▶ Extracted page text data:

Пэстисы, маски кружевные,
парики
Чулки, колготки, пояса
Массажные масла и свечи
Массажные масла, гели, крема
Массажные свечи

▶ Task description:
Write out every line of the records above without changing a single character.

▶ Task result:
Пэстисы, маски кружевные,
парики
Чулки, колготки, пояса
Массажные масла и свечи
Массажные масла, гели, крема
Массажные свечи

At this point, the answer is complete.